The documentation for PrecompileTools states “particularly with Julia 1.9 and higher, the precompiled code can be saved to disk, so that it doesn’t need to be compiled freshly in each Julia session.” It is unclear to me what has to be done in the setup to ensure that precompiled code is saved to disk. Is it saved just by using @compile_workload in the module? If so, where is it saved and what needs to be done in a new Julia session such that it doesn’t precompile again?
Thanks for asking! This is one of those questions where it would be great if you could propose better phrasing; it’s hard for those who wrote the code to understand how others approach it.
To answer your question, there is literally nothing you have to do, the code gets automatically saved, and it is automatically loaded when you say using MyPackage
. The only complexities are the rules for what gets saved:
- any compiled code for methods defined in your package get saved, regardless of whether you use PrecompileTools. So will at least some of the code that your methods need (to be specific but technical, anything that type-inference can see that you need).
PrecompileTools.@compile_workload
ensures that absolutely everything in the block that is freshly compiled (because you’re exercising it for the first time) gets cached automatically, regardless of ownership.
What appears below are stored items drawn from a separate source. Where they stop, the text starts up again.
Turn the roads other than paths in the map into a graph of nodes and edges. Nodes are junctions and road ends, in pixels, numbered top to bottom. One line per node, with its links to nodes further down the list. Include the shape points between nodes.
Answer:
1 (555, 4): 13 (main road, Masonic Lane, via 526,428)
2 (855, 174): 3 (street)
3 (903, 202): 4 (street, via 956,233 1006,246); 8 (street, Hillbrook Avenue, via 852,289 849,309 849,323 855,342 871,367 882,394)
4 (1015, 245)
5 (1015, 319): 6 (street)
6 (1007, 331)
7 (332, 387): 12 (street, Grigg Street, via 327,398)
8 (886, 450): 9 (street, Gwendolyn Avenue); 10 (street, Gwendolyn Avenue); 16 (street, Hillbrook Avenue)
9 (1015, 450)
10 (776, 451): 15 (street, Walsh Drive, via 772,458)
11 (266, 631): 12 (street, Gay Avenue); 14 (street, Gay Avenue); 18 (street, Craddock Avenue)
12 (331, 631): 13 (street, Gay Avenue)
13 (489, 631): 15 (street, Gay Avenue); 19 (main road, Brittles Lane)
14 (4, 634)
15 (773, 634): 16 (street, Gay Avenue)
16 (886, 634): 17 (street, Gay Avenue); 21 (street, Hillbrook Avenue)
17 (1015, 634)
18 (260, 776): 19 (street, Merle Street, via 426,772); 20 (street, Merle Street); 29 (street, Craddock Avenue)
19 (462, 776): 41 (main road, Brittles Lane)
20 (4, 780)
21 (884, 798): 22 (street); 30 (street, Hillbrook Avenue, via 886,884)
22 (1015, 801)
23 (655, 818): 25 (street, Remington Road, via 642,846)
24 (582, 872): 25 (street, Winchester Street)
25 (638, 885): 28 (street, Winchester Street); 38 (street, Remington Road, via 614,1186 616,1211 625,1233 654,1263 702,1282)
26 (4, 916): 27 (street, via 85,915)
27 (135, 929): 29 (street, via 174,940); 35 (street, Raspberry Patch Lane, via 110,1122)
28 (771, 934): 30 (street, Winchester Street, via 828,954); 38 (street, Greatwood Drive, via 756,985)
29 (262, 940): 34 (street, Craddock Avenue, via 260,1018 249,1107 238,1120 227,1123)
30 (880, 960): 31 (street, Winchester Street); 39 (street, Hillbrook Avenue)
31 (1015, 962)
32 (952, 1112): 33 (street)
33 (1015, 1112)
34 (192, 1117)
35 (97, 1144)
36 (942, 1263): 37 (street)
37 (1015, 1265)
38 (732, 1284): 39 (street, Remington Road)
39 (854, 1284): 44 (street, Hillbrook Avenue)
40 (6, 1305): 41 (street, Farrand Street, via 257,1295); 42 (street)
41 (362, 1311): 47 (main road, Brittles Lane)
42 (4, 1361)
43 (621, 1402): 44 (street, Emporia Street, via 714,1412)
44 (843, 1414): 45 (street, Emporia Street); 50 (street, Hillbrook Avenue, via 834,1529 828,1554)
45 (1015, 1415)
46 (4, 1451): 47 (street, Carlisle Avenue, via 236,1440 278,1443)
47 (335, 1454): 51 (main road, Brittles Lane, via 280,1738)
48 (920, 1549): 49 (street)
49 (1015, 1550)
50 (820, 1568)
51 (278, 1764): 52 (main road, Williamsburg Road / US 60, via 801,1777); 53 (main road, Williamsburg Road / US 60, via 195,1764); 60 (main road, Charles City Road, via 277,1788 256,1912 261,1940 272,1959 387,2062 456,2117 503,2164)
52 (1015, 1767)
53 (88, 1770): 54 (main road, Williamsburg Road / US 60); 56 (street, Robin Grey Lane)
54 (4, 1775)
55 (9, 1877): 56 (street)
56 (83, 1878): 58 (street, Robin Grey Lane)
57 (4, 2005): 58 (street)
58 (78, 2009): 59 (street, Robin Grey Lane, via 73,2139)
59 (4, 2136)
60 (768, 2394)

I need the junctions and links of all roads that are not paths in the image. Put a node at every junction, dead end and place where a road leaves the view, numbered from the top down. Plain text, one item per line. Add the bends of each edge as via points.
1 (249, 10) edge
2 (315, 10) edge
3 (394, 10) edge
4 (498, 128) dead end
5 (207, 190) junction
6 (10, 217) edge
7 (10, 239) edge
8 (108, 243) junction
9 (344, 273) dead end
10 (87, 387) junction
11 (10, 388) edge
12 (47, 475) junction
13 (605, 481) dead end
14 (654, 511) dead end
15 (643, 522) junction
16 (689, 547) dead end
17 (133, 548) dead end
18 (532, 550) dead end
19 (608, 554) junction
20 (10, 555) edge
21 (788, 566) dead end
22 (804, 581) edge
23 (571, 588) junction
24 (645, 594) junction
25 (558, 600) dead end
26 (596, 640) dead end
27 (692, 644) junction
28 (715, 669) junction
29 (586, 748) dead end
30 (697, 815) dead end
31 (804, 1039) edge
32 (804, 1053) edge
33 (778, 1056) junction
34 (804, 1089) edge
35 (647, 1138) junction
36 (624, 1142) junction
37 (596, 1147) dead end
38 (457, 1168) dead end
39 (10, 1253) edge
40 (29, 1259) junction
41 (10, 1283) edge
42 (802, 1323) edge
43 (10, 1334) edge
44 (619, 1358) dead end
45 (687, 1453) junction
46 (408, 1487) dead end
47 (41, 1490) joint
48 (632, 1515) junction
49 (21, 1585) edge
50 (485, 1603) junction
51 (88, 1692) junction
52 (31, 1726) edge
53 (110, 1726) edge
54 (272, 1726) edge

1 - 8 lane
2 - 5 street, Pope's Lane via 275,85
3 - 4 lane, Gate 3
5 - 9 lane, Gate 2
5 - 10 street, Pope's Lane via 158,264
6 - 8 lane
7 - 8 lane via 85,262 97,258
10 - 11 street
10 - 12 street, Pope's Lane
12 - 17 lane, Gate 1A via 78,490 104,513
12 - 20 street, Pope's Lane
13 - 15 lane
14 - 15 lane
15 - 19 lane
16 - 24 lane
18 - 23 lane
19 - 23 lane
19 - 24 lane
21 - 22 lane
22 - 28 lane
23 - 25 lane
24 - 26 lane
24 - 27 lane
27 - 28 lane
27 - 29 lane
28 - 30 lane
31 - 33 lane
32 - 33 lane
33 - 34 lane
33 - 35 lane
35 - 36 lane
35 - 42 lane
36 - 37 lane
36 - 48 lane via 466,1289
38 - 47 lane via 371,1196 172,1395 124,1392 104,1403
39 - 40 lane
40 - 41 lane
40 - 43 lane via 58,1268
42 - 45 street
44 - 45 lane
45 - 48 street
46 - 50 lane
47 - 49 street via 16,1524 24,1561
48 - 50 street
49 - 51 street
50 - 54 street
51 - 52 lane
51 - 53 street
Thank you for your quick answer!
I think if there is nothing the user has to do, changing the wording to “particularly with Julia 1.9 and higher, the precompiled code is saved to disk…” would be helpful!
I guess my new question is what exactly is being saved and automatically loaded? My example scenario is
module MyModule
using PrecompileTools
export TV
@compile_workload begin
include("foo.jl") #Defines TV
end
end
where foo.jl contains a function that produces TV. Normally, just doing include("foo.jl")
not in a module takes a very long time. My (perhaps incorrect) understanding of using @compile_workload
is that TV would be cached after using MyModule
so that in a new session, it would be very quick to load. Am I understanding this package correctly?
One can’t say one way or another: it depends on the contents of foo.jl
.
Some things, like method definitions and consts:
function bar(x)
return x + 1
end
const threshold = 1e-3
have been cached automatically since time immemorial. If that’s all that’s in foo.jl
, you don’t need PrecompileTools.
Compilation: what happens the first time you execute bar(17.5)
(for complex functions you’ll note the lag the first time you execute it). Some compiled code was cached since before Julia 1.0, but we’ve only systematically cached everything starting with Julia 1.9.